Parce que certains nazis ont voulu récupérer le philosophe allemand à la suite de leur admiration pour Wagner, parce que la sœur de Nietzsche a déformé volontairement sa pensée en publiant un choix de textes inédits sous le titre de ‘La volonté de puissance’, on a longtemps ostracisé Nietzsche sous prétexte d’inacceptable.

Nietzsche photo

Or Frédéric Nietzsche n’a rien à voir avec l’antisémitisme, ni avec le nazisme, ni même avec « l’esprit allemand ». Il a suffisamment vilipendé la lourdeur allemande dans son œuvre – la boursouflure wagnérienne, l’étatisme totalitaire hégélien, l’idéalisme moral kantien – pour prouver qu’il n’a pas inspiré le nazisme. Pas plus que Victor Hugo n’a inspiré Lénine. Encore faut-il considérer toute l’œuvre dans l’ordre de son évolution, et seulement l’œuvre approuvée, organisée et publiée par l’auteur – donc sans La volonté de puissance. Que dit-il ?

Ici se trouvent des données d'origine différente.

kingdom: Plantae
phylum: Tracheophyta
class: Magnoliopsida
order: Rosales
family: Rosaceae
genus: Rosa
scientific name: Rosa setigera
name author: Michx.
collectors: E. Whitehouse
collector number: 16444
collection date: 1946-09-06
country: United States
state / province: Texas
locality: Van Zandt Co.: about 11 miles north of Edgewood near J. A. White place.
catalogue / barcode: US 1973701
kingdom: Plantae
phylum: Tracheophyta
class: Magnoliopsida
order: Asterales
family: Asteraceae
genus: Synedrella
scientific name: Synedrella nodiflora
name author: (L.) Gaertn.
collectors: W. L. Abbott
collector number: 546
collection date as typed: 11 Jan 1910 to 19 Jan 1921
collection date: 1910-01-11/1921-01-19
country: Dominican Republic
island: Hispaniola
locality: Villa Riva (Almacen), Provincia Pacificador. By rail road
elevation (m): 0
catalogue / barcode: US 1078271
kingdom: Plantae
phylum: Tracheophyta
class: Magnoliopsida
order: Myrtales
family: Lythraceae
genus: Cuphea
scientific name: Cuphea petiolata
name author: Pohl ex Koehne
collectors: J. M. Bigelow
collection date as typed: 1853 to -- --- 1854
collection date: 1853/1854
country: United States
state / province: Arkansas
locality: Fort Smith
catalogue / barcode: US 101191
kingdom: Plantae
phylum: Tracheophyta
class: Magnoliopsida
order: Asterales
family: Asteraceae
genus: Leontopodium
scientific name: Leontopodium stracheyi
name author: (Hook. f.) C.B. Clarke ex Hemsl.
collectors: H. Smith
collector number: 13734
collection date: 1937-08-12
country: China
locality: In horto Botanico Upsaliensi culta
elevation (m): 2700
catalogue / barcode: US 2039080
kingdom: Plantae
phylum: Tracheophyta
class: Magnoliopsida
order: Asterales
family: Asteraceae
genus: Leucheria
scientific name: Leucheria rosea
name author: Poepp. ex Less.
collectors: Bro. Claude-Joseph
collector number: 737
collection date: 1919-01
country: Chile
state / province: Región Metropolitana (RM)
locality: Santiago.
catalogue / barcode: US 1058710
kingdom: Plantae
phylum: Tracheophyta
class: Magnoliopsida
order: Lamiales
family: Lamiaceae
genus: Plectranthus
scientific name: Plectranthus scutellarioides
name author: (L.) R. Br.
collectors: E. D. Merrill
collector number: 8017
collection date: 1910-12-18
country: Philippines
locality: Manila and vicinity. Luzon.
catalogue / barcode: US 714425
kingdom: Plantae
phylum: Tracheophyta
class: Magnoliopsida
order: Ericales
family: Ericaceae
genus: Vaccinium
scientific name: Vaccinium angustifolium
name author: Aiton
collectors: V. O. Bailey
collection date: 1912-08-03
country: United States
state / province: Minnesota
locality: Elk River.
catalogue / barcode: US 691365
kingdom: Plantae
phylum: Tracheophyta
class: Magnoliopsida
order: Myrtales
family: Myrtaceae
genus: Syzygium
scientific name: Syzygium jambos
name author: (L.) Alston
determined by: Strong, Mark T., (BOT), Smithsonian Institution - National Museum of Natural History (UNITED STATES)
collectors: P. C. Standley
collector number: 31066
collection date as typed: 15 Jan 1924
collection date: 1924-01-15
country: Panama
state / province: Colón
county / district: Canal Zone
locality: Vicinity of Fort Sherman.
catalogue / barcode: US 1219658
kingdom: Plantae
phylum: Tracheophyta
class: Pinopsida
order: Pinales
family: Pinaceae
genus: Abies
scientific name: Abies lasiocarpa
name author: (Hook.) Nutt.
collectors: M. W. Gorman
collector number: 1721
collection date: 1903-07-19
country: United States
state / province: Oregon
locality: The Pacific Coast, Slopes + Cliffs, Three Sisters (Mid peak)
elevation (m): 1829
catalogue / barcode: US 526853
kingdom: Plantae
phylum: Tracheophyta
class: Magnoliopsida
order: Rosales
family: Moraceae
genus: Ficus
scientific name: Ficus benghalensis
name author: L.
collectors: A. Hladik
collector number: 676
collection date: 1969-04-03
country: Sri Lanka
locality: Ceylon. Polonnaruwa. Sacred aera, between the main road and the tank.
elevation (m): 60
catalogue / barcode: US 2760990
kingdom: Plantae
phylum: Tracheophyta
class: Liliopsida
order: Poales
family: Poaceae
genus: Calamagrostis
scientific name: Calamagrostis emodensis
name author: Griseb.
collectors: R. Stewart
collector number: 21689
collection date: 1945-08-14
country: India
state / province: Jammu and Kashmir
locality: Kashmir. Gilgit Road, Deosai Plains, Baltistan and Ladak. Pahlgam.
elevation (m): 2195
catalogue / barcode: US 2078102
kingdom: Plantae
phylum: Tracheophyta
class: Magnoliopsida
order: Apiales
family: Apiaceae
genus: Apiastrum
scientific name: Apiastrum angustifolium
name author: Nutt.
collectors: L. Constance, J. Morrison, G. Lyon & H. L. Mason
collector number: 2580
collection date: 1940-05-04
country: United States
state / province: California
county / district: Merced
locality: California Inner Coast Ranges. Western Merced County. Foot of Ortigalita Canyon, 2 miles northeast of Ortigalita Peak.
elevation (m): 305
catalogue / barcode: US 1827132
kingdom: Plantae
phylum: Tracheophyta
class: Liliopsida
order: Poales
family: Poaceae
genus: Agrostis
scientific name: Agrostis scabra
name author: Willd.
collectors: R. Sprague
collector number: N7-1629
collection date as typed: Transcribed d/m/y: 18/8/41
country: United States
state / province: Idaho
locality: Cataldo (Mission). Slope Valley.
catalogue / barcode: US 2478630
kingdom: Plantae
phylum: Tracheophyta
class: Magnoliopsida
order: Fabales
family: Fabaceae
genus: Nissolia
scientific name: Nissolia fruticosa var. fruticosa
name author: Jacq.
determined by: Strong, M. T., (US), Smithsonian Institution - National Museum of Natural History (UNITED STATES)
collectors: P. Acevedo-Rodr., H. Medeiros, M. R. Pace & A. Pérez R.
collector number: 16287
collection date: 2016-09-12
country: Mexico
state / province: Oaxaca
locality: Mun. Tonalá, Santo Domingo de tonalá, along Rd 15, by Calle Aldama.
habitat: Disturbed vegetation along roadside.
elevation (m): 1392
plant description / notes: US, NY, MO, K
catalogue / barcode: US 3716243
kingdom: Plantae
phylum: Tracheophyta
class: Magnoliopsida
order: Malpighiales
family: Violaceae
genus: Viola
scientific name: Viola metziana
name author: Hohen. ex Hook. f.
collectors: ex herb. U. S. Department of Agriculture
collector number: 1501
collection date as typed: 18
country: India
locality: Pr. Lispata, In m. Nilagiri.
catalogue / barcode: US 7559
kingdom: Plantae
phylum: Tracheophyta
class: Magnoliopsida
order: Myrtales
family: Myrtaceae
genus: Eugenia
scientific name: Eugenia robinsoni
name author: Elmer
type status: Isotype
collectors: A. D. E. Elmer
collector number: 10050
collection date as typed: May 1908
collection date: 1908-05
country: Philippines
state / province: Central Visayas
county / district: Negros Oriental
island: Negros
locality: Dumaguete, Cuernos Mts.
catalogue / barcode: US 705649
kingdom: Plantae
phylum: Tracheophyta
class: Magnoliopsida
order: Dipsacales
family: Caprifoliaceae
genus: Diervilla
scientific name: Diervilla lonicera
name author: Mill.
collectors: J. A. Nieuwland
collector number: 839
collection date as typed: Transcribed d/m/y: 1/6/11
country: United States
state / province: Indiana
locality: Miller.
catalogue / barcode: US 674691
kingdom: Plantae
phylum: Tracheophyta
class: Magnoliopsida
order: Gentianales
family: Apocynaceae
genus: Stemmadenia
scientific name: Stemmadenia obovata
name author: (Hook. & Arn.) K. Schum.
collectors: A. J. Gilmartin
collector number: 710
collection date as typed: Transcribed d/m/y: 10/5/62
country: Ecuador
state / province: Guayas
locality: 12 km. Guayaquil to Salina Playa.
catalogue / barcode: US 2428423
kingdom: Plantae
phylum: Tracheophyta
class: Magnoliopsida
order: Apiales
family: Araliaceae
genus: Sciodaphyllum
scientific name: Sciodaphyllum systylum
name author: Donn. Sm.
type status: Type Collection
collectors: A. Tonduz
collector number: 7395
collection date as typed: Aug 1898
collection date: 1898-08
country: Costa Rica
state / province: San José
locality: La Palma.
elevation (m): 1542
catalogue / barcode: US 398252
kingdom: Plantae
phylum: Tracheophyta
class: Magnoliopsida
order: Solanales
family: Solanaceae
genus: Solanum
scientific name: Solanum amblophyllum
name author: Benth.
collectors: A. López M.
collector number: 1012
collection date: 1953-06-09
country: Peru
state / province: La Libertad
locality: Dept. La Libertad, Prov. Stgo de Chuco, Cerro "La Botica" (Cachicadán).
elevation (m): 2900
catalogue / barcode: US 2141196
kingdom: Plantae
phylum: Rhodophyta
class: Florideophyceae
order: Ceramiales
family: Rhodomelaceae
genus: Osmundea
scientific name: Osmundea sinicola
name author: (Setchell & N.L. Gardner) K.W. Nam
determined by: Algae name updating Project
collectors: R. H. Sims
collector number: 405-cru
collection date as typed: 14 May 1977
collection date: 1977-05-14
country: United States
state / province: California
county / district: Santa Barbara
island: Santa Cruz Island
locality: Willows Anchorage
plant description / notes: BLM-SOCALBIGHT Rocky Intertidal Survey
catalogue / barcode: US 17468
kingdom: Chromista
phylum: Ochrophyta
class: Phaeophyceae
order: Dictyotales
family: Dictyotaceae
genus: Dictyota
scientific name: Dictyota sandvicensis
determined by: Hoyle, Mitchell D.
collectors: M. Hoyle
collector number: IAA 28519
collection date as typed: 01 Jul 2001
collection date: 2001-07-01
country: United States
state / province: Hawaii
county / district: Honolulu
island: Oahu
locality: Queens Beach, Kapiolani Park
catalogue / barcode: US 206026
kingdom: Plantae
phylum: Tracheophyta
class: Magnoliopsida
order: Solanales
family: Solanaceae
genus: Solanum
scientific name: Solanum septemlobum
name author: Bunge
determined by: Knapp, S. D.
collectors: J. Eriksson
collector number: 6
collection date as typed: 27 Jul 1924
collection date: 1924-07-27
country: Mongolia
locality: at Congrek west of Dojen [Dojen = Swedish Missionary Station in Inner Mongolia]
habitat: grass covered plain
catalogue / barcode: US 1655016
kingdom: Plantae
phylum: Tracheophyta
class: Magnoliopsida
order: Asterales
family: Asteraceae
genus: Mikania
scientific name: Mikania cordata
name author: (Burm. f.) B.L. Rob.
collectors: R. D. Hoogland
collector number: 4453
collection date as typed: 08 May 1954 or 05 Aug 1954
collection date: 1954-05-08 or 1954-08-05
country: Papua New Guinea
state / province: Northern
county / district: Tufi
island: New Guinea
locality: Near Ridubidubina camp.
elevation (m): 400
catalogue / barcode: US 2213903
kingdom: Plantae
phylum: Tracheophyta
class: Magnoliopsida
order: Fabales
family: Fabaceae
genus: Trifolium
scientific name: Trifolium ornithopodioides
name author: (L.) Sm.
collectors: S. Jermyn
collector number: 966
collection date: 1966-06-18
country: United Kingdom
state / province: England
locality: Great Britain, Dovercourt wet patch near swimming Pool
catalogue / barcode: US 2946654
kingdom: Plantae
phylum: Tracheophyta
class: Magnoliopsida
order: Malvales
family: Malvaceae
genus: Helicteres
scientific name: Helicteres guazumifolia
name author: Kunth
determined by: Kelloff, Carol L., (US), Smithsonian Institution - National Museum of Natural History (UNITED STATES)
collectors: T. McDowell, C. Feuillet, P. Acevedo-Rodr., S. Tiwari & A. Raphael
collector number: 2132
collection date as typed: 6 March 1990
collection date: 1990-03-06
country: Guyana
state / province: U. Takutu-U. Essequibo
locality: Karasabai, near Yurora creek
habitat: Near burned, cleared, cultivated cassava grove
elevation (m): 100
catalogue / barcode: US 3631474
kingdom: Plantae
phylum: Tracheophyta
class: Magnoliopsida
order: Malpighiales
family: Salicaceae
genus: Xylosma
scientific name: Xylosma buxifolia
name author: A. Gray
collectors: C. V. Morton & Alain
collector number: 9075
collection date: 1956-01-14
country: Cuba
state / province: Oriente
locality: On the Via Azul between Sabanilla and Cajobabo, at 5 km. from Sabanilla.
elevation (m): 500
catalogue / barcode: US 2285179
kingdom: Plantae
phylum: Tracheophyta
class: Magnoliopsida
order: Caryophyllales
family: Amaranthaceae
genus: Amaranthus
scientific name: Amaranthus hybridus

« J’ai besoin de compagnons vivants qui me suivent, parce qu’ils veulent se suivre eux-mêmes partout où je vais. (…) Ce n’est pas à la foule que doit parler Zarathoustra, mais à des compagnons ! Zarathoustra ne doit pas devenir le berger et le chien d’un troupeau ! » (Ainsi parlait Zarathoustra, Prologue 9).

Nietzsche est un philosophe pour ‘happy few’, pour une élite d’égaux qui pensent par eux-mêmes, pas pour les foules qui suivent moutonnièrement le berger. Fascisme, nazisme, communisme et populisme s’adressent aux foules, aux masses, au peuple tout entier. Le philosophe, lui, ne cherche à s’adresser qu’aux individus concrets, pas aux multitudes anonymes. Comme Socrate il a des disciples, pas des adeptes. Il n’est pas un gourou qui impose sa Vérité mais un maître qui accouche de chacun. « Je vois beaucoup de soldats : puissé-je voir beaucoup de guerriers ! On appelle ‘uniforme’ ce qu’ils portent : que du moins ne soit pas uni-forme ce qu’ils cachent en-dessous ! » (De la guerre et des guerriers). Les soldats sont comme les fourmis : programmés pour tuer et obéir ; les guerriers sont les condottieres, les samouraïs et les chevaliers : les arts martiaux sont pour eux une voie vers la sagesse.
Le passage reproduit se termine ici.